It's 9 a.m. and it seems every user across the enterprise is accessing their e-mail. Might be tempting to do some load-balancing; maybe bring that big server from accounting up to handle some of this traffic.
But wait! It's the last day of the month: Everybody will shortly start working on their monthly expense reports -- and filing them on the accounting' network. What's a network administrator to do? Find some more capacity, that's for sure. But you need a clear view of your network to make some intelligent choices in resource reallocation. Check your well-mapped domains and workgroups. You know what traffic patterns to expect. You have the smart routers and managed switches to bridge performance gaps.
Everyone fondly recalls the free-flowing budgets of yesteryear (or the year before) when you just installed capacity to match your peak expectations. No more. Today you learn to do more with less -- or someone finds ways to do without you.
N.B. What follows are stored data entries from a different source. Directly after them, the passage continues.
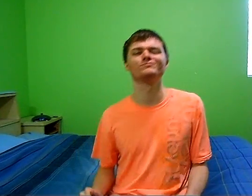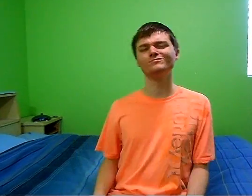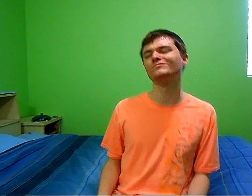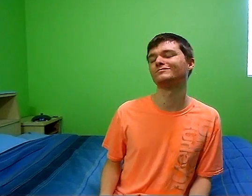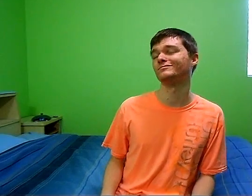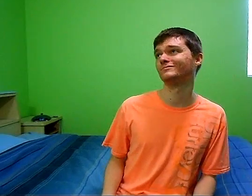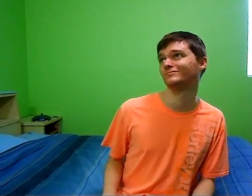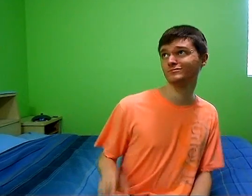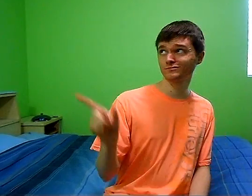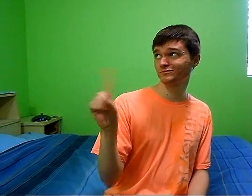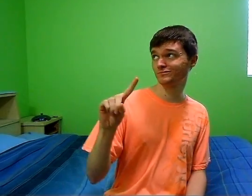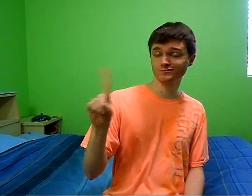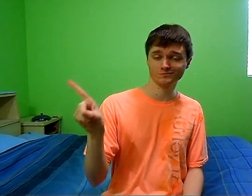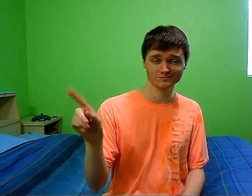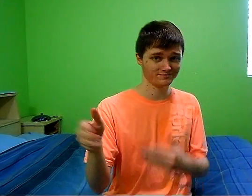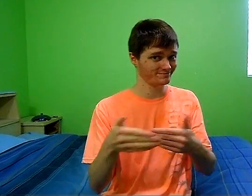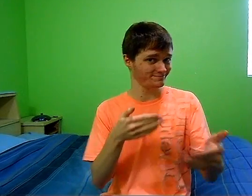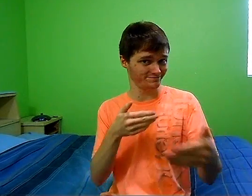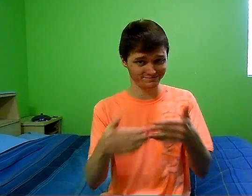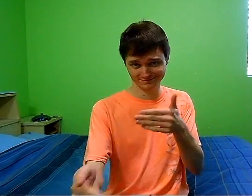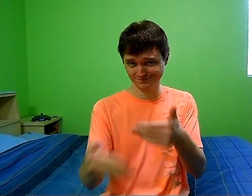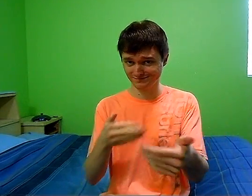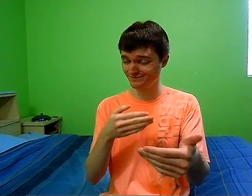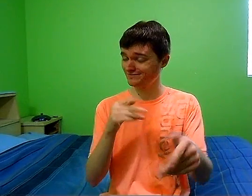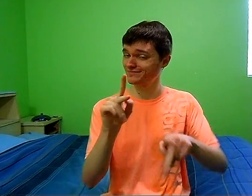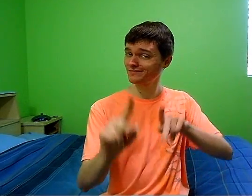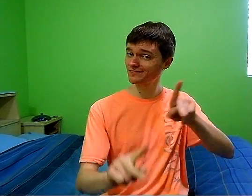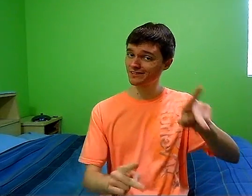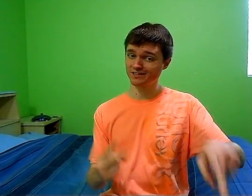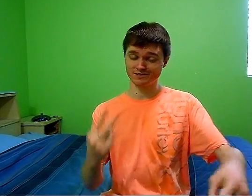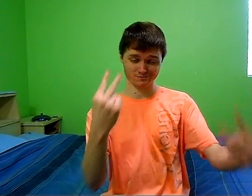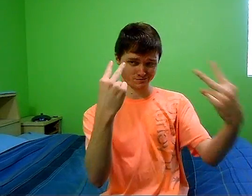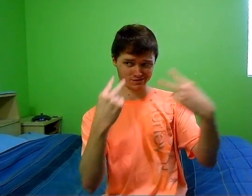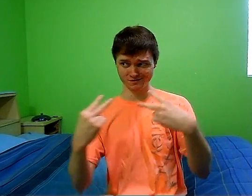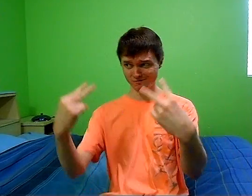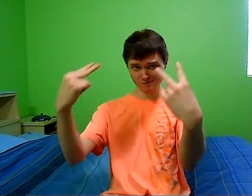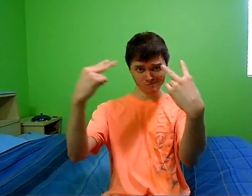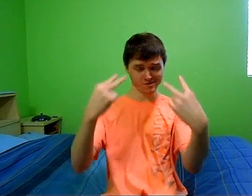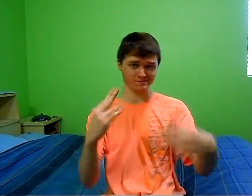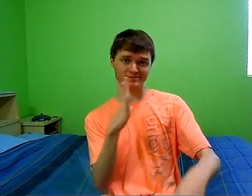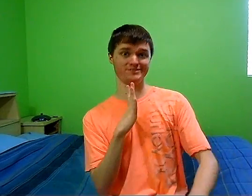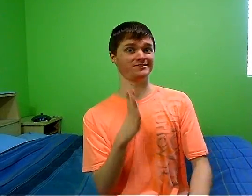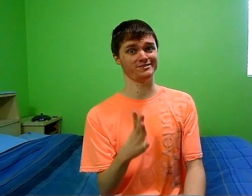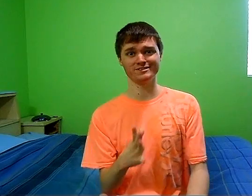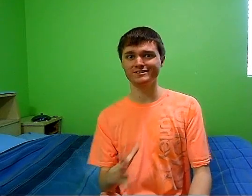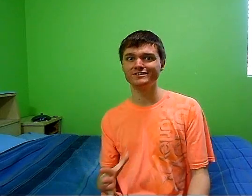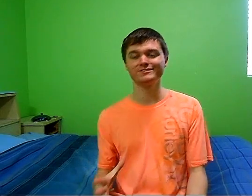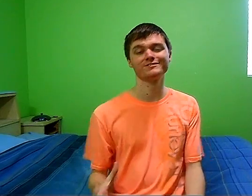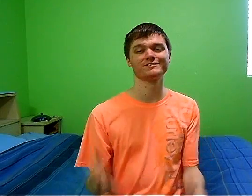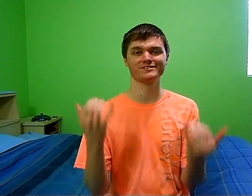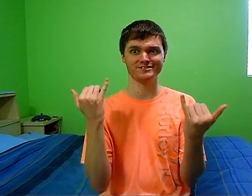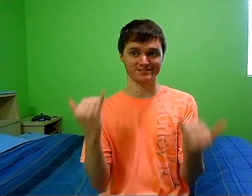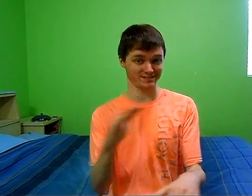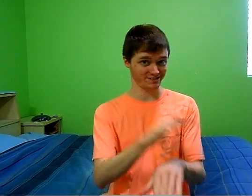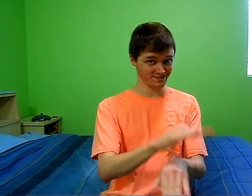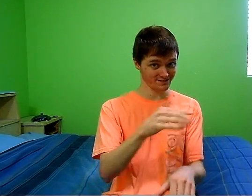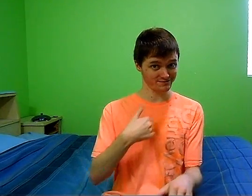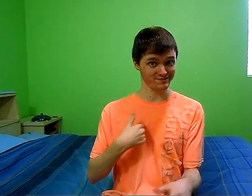oh, oh, oh, oh, It doesn't matter when I don't care if people stare Cause I feel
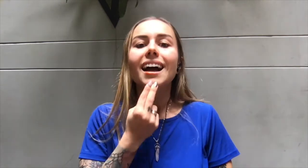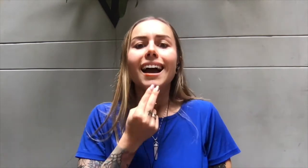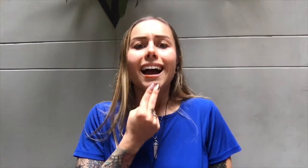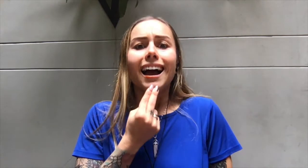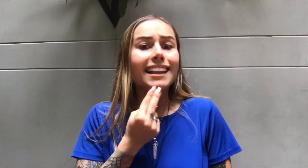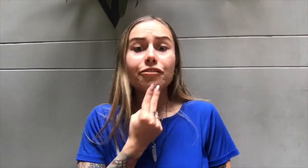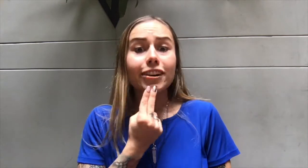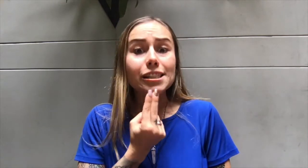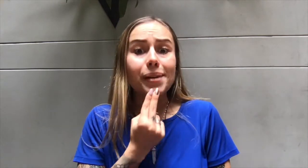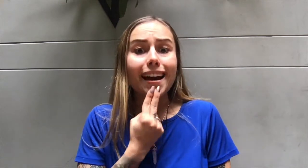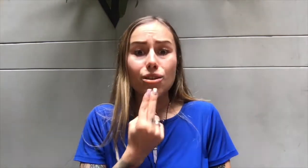And that freaks me out.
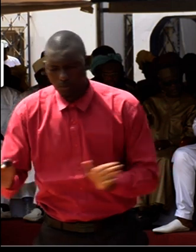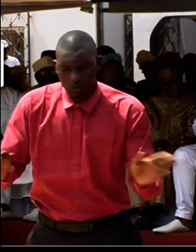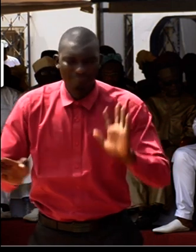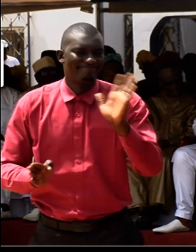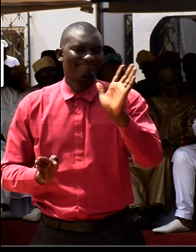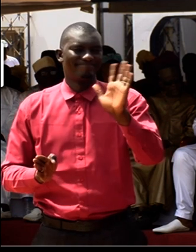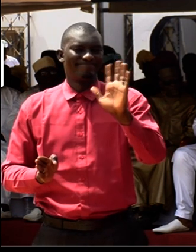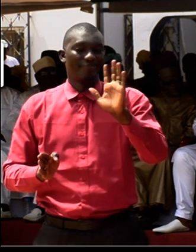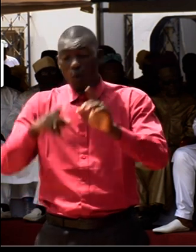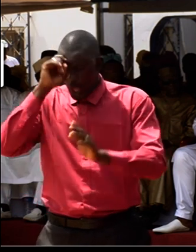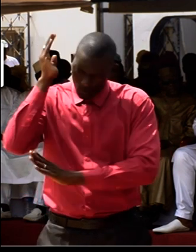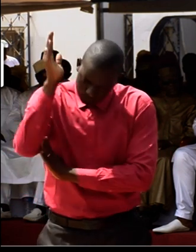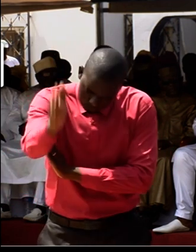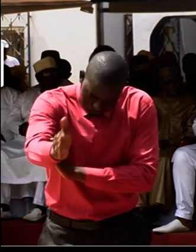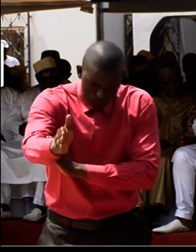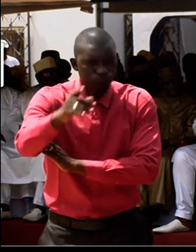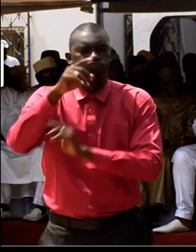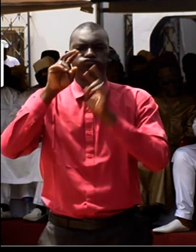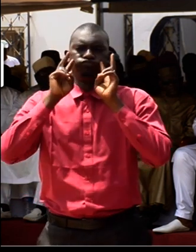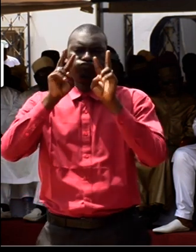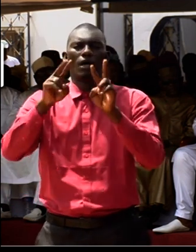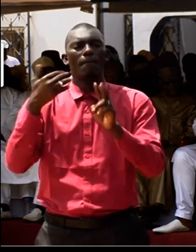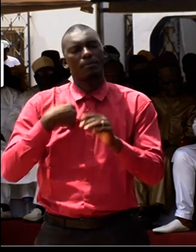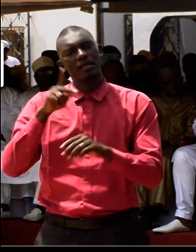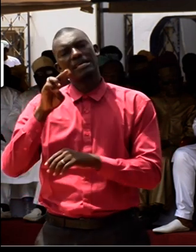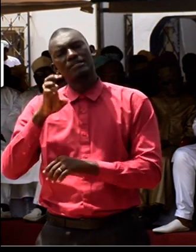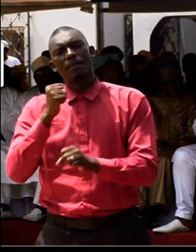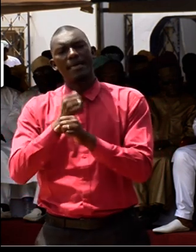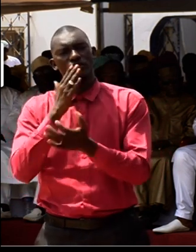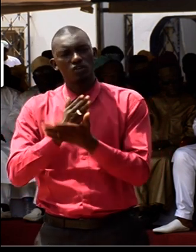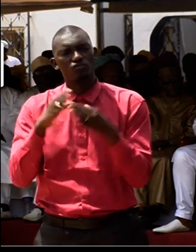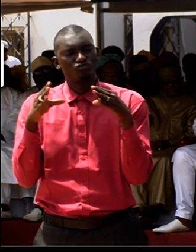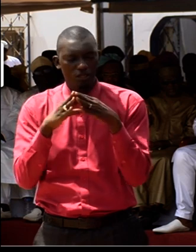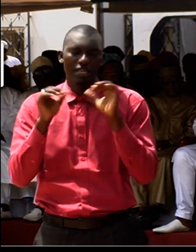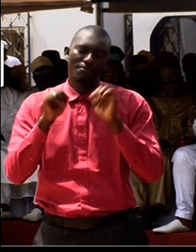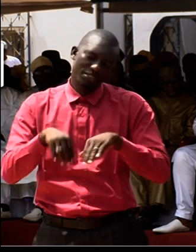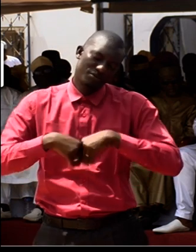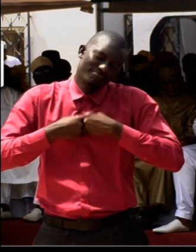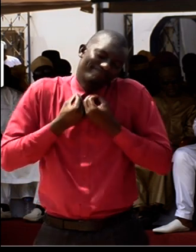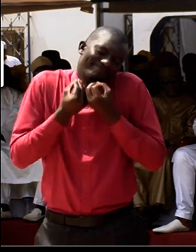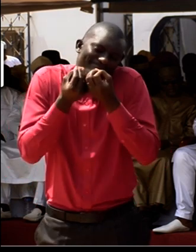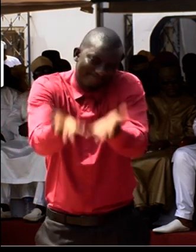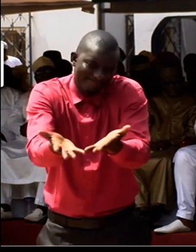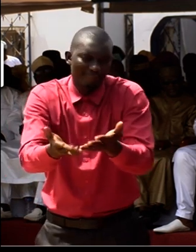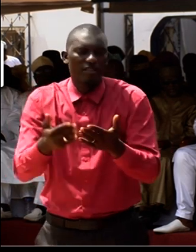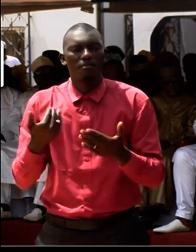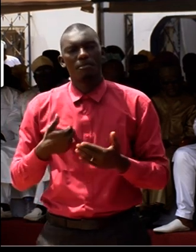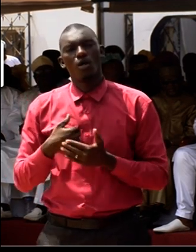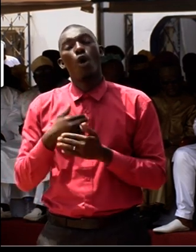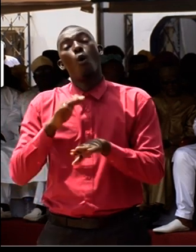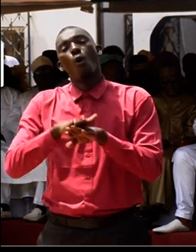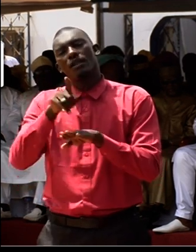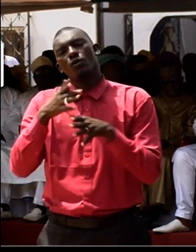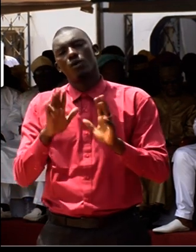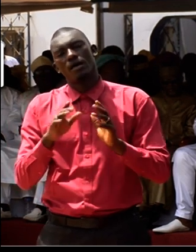And look up to the people of KMC to make sure that together we deliver for our people. On that note, on behalf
You need tools to manage the network -- workgroup by workgroup, bridging unrelated sectors, shifting low-usage, or non-critical applications to electronic backwaters until demands settle.
A clear image of what's going on in your network infrastructure is critical. Add new components or domains or reconfigure existing setups and the suites of mapping/discovery tools become even more important for any group larger than five nodes or so, where you can physically see every station in the room. For this benchmark test of network management tools we solicited a number of software packages for testing.
Reviews centred on programs to handle workgroup-size configurations of five to 50 nodes -- although most scale up to cater to larger enterprise sizes. (Keep in mind upstream reporting is implied in corporate settings, which typically require huge networks to be broken into functional groups -- sizes that fit our test simulations.)
We had significant industry input, notably from a number of vendors whose software we put through our evaluation facilities, as well as from industry consultants and other experts.